If you’ve been ignoring the notifications, this is your last call. Samsung Messages shutting down isn’t some distant deadline anymore, it’s happening any day now.
Samsung first announced the shutdown back in April, and the cutoff is finally close. The exact date varies by device, and Samsung says to check inside the Samsung Messages app for your specific one. Some reports point to July 6 as the date for a lot of users, though Samsung hasn’t confirmed that publicly.
Once the app shuts off, it stops sending and receiving texts entirely. The only exception is messages to emergency contacts and emergency services. Everything else routes through Google Messages instead.

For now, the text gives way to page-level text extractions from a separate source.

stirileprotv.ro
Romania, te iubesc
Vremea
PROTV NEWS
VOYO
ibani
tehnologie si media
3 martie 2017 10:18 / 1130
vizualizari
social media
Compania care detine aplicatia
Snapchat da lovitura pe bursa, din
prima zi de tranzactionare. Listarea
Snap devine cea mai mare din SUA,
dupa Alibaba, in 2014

Here’s the part that should ease some nerves. Samsung says your conversations transfer automatically to Google Messages once you make the switch. The company notes the transfer can take up to 24 hours depending on how much you’ve got saved.
Back Up Your Texts Anyway
Samsung Messages shutting down on schedule is one thing. Trusting an automatic migration to move years of conversations without a hitch is another. If you want a copy of your texts that doesn’t depend on the migration going smoothly, back them up yourself first.
Open Settings, then Accounts and backup, then tap Back up data. Samsung Cloud will save your messages along with your photos and contacts. You can also turn on Google’s own backup under Settings, then System, then Backup, which stores message data tied to your Google account.
Either way, do this before your device’s cutoff date hits, not after. It takes a few minutes, and it’s a lot less stressful than digging through old screenshots trying to remember what someone said in a group chat from three years ago.
Samsung Messages shutting down doesn’t have to mean losing anything. It just means you can’t put off the backup until the last minute.